I suppose there will not be a “run from the police” button ? Or will that be a service that I have to subscribe to, too ?
In California, at least, it will cost you about $800/year to create and maintain a C corporation (I think an LLC is the same), Nevada is something like $600 these days, so building in a fleet of SPVs for your fleet of cars is hardly a bargain compared simply to having a better insurance policy.
SPVs make a great deal of sense for things like power plants or Trump properties, I doubt they pencil out for cars.
Convenient.
And yes, the “trolley problem” will be “solved” by comparing subscription prices. So bad news for anyone who can’t afford anything but the adware-based “free” version.
Citation needed.
It is surely the occupants who are (at least partially) liable. It is they who elected to roam around the streets in a giant, high-speed robot. Similarly, and for the same reason, the robot should be programmed to prioritize their lives dead-last in “trolley problem” situations.
Limited liability corporations sounded like a great idea back when the world was young. Who could have imagined then the kind of chaos a corporation might cause? These days there’s seemingly no upper limit to the deaths and environmental damage an LLC can avoid responsibility for, as long as legal firepower is cheaper than owning consequences.
This shows that a lot of fatalities are manslaughter, so your citation supports your assertion. My issue is that many vehicular manslaughters rarely attract any meaningful sort of censure.

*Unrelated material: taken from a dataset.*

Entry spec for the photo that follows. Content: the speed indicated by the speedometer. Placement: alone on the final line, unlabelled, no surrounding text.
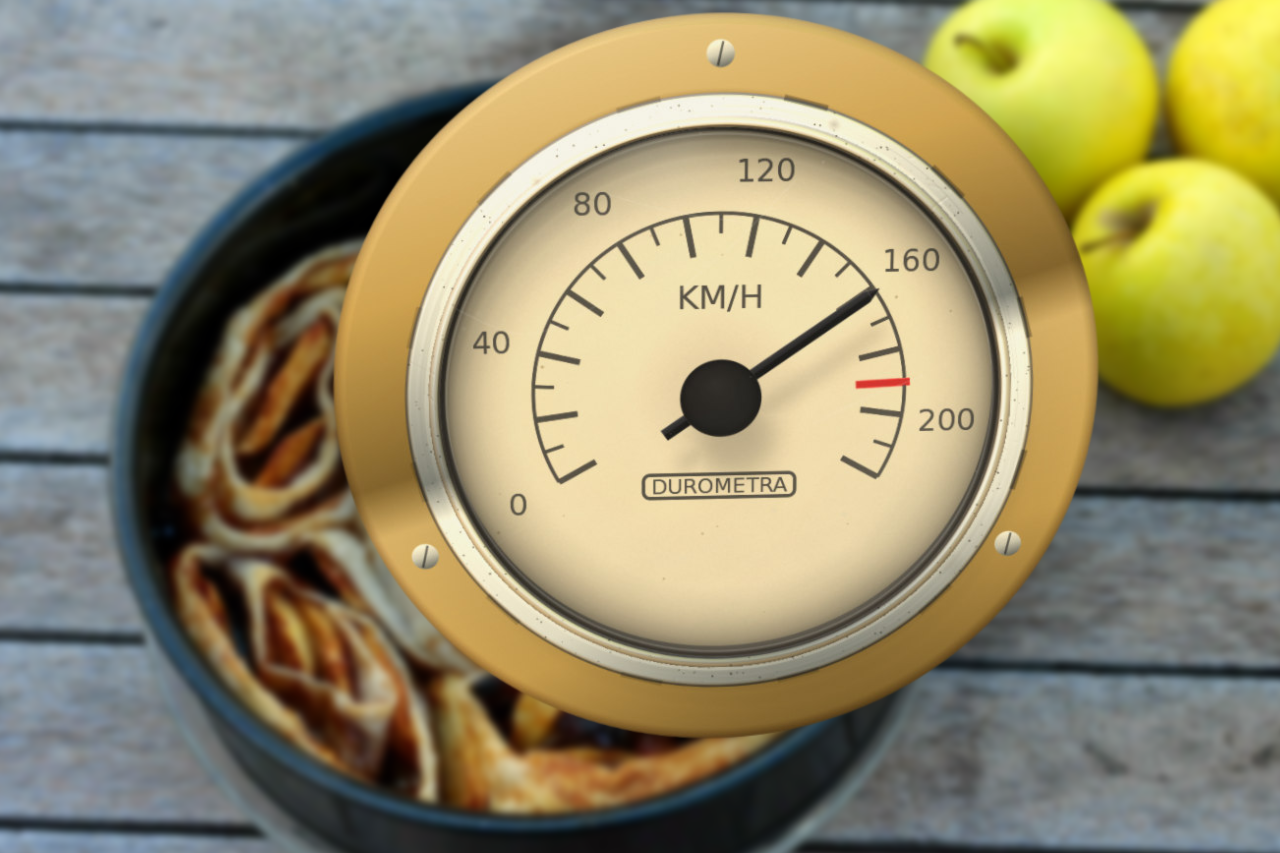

Unless there is some additional factor such as impaired driving, negligently killing someone with your car is usually treated as an “oopsie”, and accepted as a cost of our convenience.
What’s your reference for that?
What about elderly people who opted for a self-driving car because they wanted a safer option than continuing to drive themselves? What about people with disabilities such as partial paralysis or blindness that would prevent them from driving at all?
It seems to me that once self-driving cars become legal on public roads, blaming the passengers for an accident would be akin to blaming the passengers of a taxi or a limo. After all, THEY were the ones who elected to roam the streets in a vehicle piloted by a fallible human operator.